It happened again today. We received an email from a very frustrated user, complaining that OpenOffice had taken over his browser, installed new toolbars, replaced the browser's home page, was causing pop-ups to surface on every page, etc. To make things worse, none of these programs could be uninstalled via normal means.
When we at the Apache OpenOffice project receive reports like this -- and we receive them a couple of times every week -- the first thing I ask is, "Where did you download OpenOffice from?" In today's case, when the user checked his browser's history he found what I suspected, that it was not downloaded from www.openoffice.org, but was a modified version, from another website, that was also installing other applications on his system, programs that in the industry are known as "adware", "spyware" or "malware".
This is one of several traps for the unwary on the web today. It does not happen just to OpenOffice. Other popular open source applications, especially end user ones, run into this problem, e.g., Audacity, 7Zip, etc.
Things to watch out for include:
- Websites offering downloads of OpenOffice but requiring the use of a special "installer" or "downloader" application that installs other, unwanted applications before installing OpenOffice.
- Installers that ask you to send an SMS in order to receive a registration key to use OpenOffice.
- Websites that try to sell you OpenOffice. This sometimes happens on online auction sites. Although it is entirely legitimate to sell CD's of OpenOffice as a convenience (bandwidth is limited in many parts of the world), users should know that they can always download OpenOffice for free at www.openoffice.org.
- Websites that claim to sell you OpenOffice bundled with support, but then just direct you to the free community support forums, a service that we make available to all users at no charge.
- Websites that have domain names, or social media account names, that are variations on "OpenOffice", but which point to websites that try to sell you OpenOffice or offer you a download of a version that is modified to install adware.
- Websites that purchase sponsored ads in search engines so their advertisements feature prominently when a user searches for "OpenOffice" or "Open Office" or similar keywords, and using these ads to draw traffic to their website, where the modified version of OpenOffice is offered.
The common pattern in these cases is that someone is using the good name and reputation of our project, and often our trademarked logos, to confuse you, the user, into thinking that the website is offering you a genuine copy of OpenOffice.

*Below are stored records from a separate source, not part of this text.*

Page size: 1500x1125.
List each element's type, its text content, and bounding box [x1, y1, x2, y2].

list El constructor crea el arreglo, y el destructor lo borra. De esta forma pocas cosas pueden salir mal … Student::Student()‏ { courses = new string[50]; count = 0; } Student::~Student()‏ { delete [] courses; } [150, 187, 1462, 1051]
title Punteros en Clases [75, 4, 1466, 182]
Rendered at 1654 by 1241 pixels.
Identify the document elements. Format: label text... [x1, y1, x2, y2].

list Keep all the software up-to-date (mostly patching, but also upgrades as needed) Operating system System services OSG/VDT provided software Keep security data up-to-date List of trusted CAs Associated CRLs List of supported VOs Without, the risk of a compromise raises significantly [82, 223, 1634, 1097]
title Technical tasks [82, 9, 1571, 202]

These downloads, aside from the unwanted "extras" they may install, are often based on older versions of OpenOffice, and lack important security updates, putting you even more at risk.

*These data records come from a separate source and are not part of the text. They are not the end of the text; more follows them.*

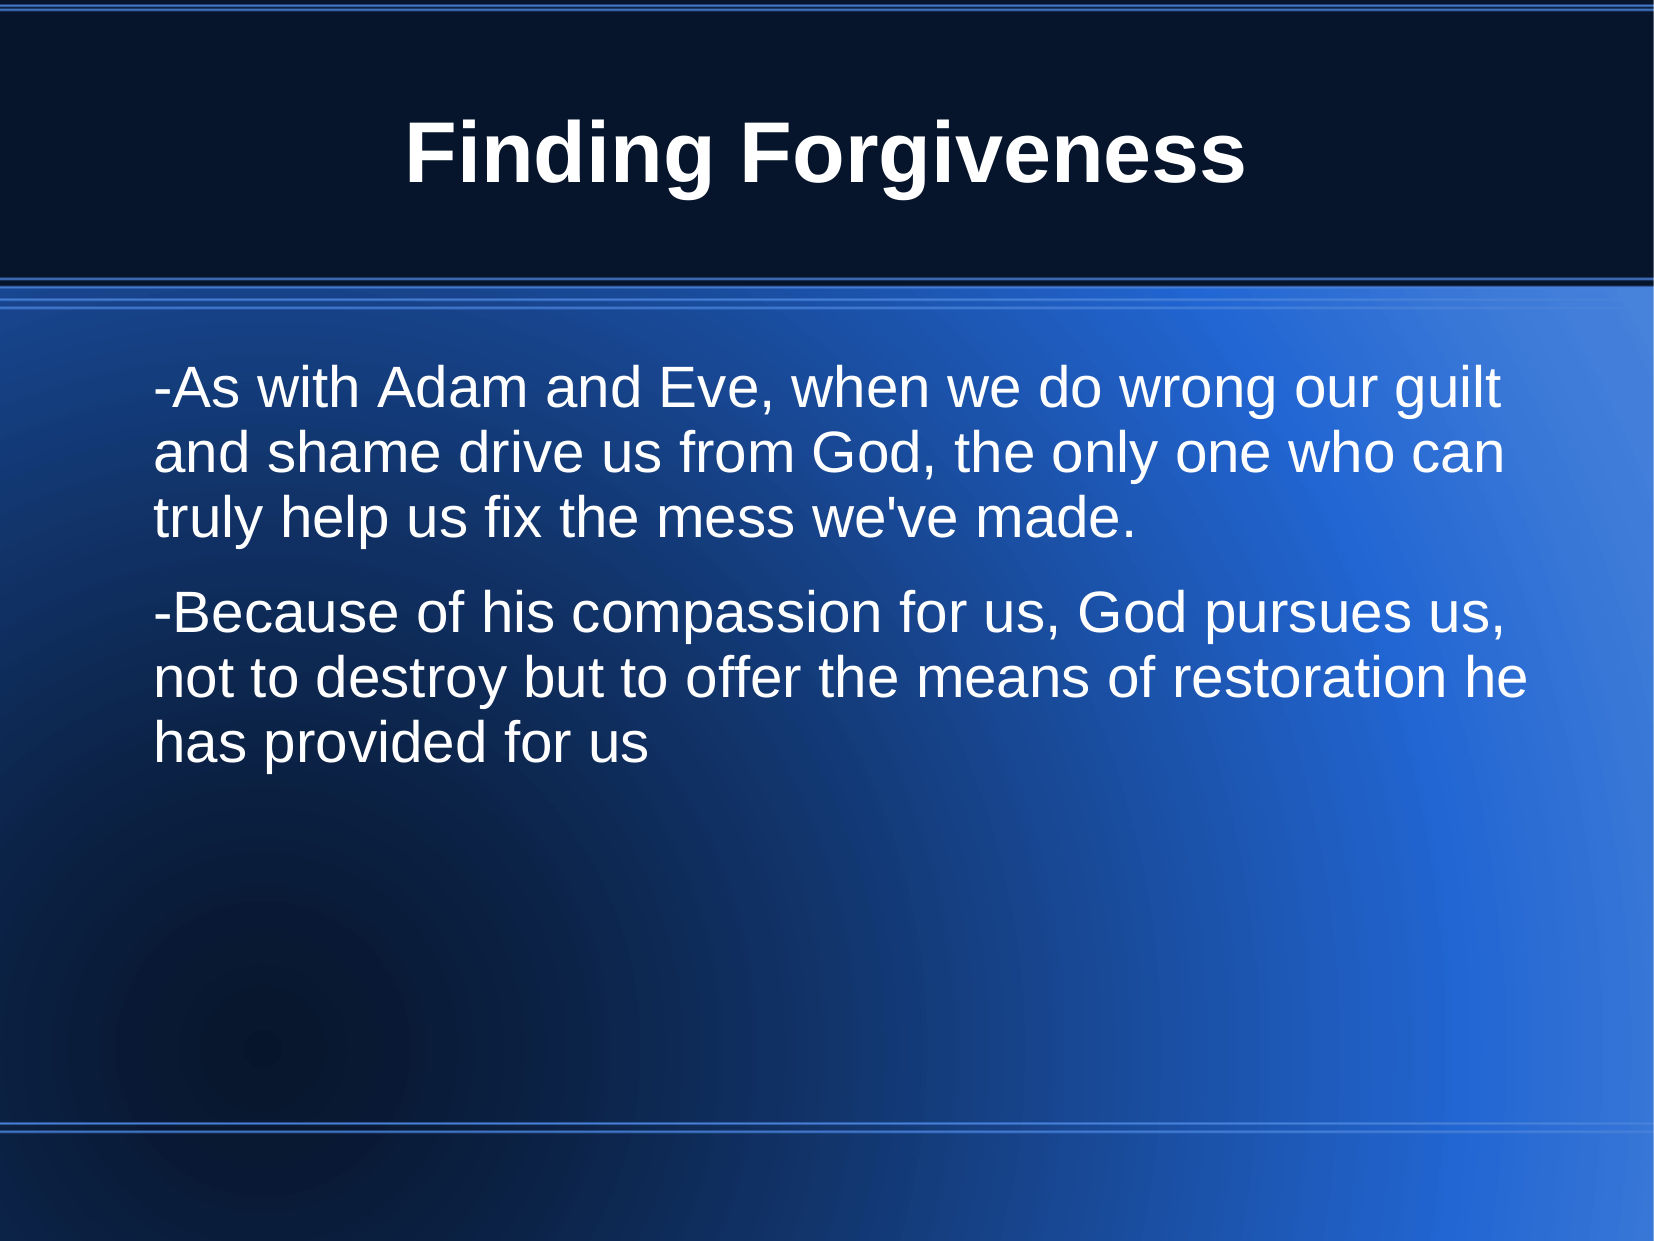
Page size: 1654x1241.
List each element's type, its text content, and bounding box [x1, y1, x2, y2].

title Finding Forgiveness [82, 49, 1571, 257]
picture [0, 0, 1654, 1241]
list -As with Adam and Eve, when we do wrong our guilt and shame drive us from God, the only one who can truly help us fix the mess we've made. -Because of his compassion for us, God pursues us, not to destroy but to offer the means of restoration he has provided for us [82, 355, 1571, 1058]
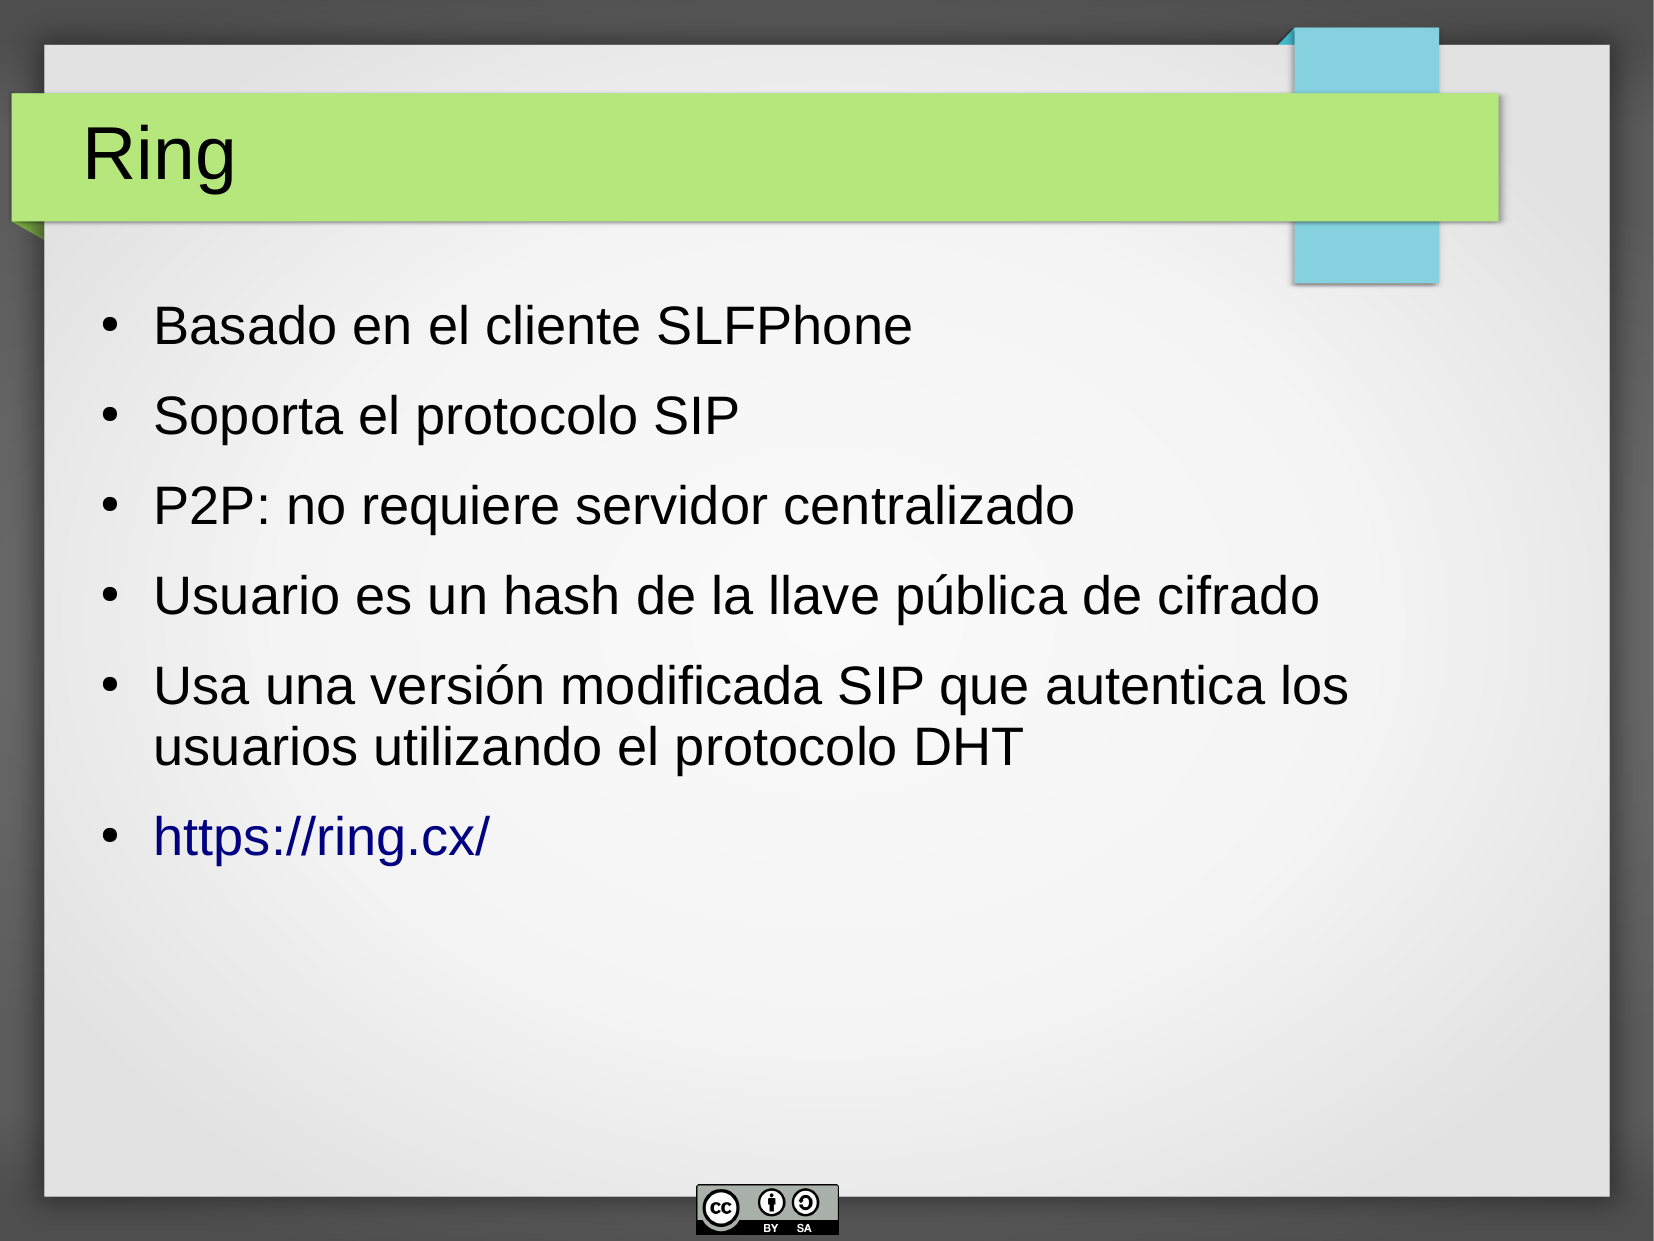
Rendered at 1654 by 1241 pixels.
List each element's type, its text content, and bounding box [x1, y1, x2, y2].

picture [0, 0, 1654, 1241]
title Ring [82, 94, 1264, 213]
list Basado en el cliente SLFPhone Soporta el protocolo SIP P2P: no requiere servidor centralizado Usuario es un hash de la llave pública de cifrado Usa una versión modificada SIP que autentica los usuarios utilizando el protocolo DHT https://ring.cx/ [82, 295, 1571, 1015]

Be safe. Remember this simple rule: www.openoffice.org
is the official website for OpenOffice. Downloads there will always be free of charge.
Downloads there are reviewed and approved by the Apache OpenOffice community. There may be other reputable websites that offer OpenOffice downloads as well, like SourceForge or CNet or others. They stand on their own reputation.
So what can you do if you are tricked into installing a unsafe version of OpenOffice?
- If you are comfortable diagnosing and repairing your system, run anti-virus and malware scans, using a reputable program from a reputable source. This is an occasion where getting help may be warranted.
- There are several services that collect reports on incidents such as this. StopBadware and SiteJabber are two prominent ones.
- Let us know, at the Apache OpenOffice project, what happened to you. If you can provide URL's, and a statement about what the software did to your system, this can help us better understand where these things are occurring and to take appropriate action. Reports can be entered in our public issue tracker.